In the November Global Threat Intelligence Centre Monthly Threat Report, NTT outlines a snapshot of the threats posed to retailers, including hostile malware activity from WannaCry, Ursnif, and Emotet.
Speaking to Retailbiz, NTT Australia director of cybersecurity, John Karabin says the trend of online consumer behaviour which started in the dot com era, accelerated after the launch of the smartphone and propelled by the current pandemic, has forced businesses to compete to deliver their customer experience in a digital wild west.
“As the e-commerce boom continues, so too do the cybersecurity threats to retailers,” he said.
“The targeting of malware continues to pay dividends for cybercriminals. Specific to retailers, this month’s report identified hostile malware activity from WannaCry, Ursnif, and Emotet. WannaCry, for example, is a worm that is now three years old, however, remains one of the most detected pieces of malware on the internet. This tells us that old vulnerabilities are remaining active targets and adversaries are leveraging artificial intelligence and machine learning and investing in the automation of attacks.
“We’ve seen this especially in recent months with adversaries taking advantage of the current COVID-19 pandemic by repurposing their toolset, deploying new infrastructure, and developing innovative campaigns to proactively target vulnerable organisations.”

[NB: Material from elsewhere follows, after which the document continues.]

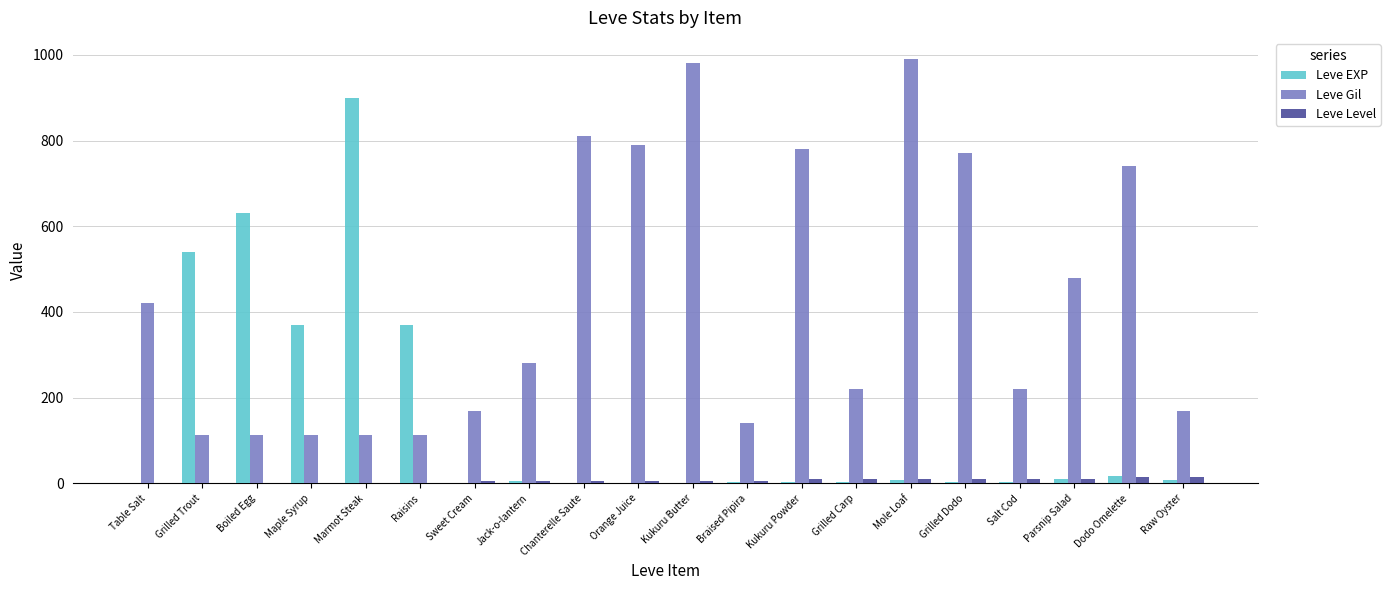

Does the chart contain stacked bars?

No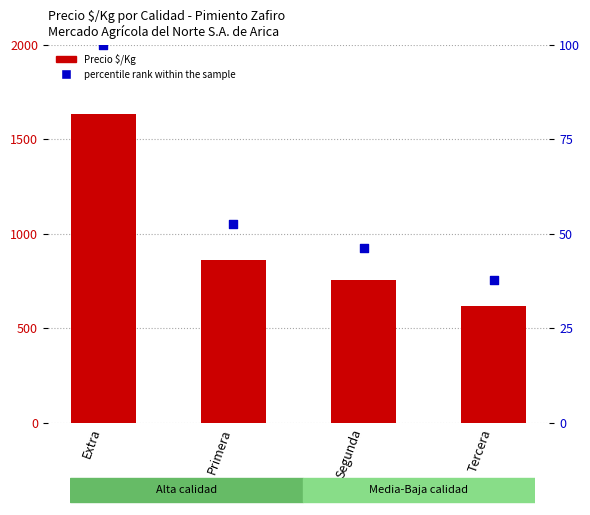

At how many categories does at least one series exceed 928?

1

According to Karabin, there are a few simple ways retailers can help mitigate threats. The first is to ensure all employees receive regular security training with emphasis on phishing attacks. Second to training is to update antivirus programs and implement strong password policies and ensure accounts use multi-factor authentication.

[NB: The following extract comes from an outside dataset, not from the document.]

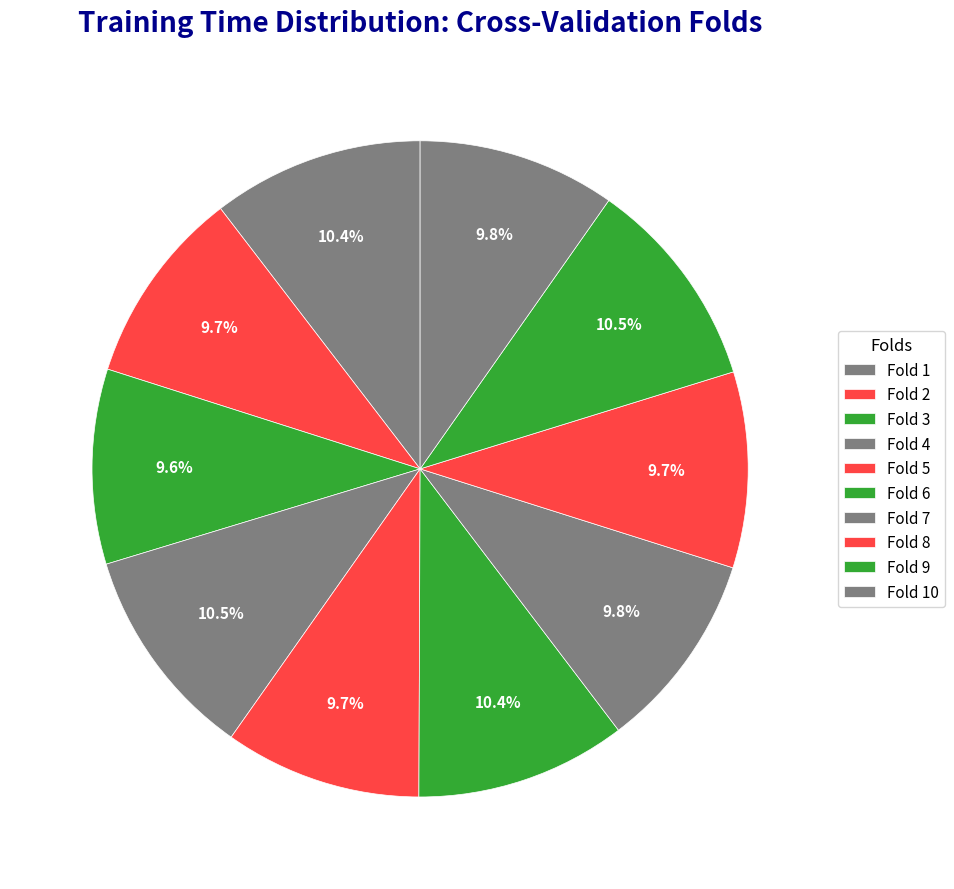

How many segments does this pie chart have?

10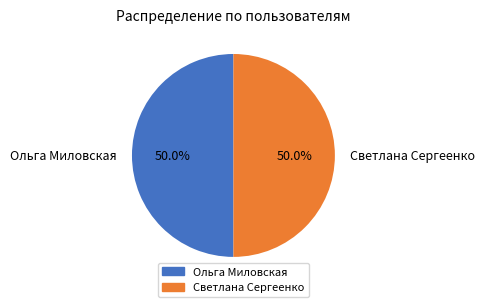

Approximately how many times larger is the value at Ольга Миловская compared to Светлана Сергеенко?

1.0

Black Friday and Cyber Monday see an influx of customers and with more people comes a heightened risk with cybercriminals, Avanade Australia senior director for cyber security, Guillaume Noé told Retailbiz.
“It is important to be aware of the potential threats at this time of the year, and to be prepared, vigilant and ready to respond effectively,” he said.
“Retailers may attract the undue attention of nefarious groups, more than at any other time of the year. They can be held to ransom with Denial of Service (DoS) and ransomware attacks crippling their business operations and denying them revenue. They can also be the subject of more sophisticated attacks putting their customers’ data and the reputation of their business at risk. Without due protection and preparation, retailers can be left with few options to deal with the aftermath of an attack, just ahead of one of the most critical transaction windows of the year.
“It’s a good time for retailers to review their cyber security risk defences and make any necessary improvements. This is particularly advisable for any businesses that haven’t had a security assessment in the last 12 months. In the event of a cyber-attack, it is essential for businesses to act swiftly and seek guidance from a cyber security specialist.”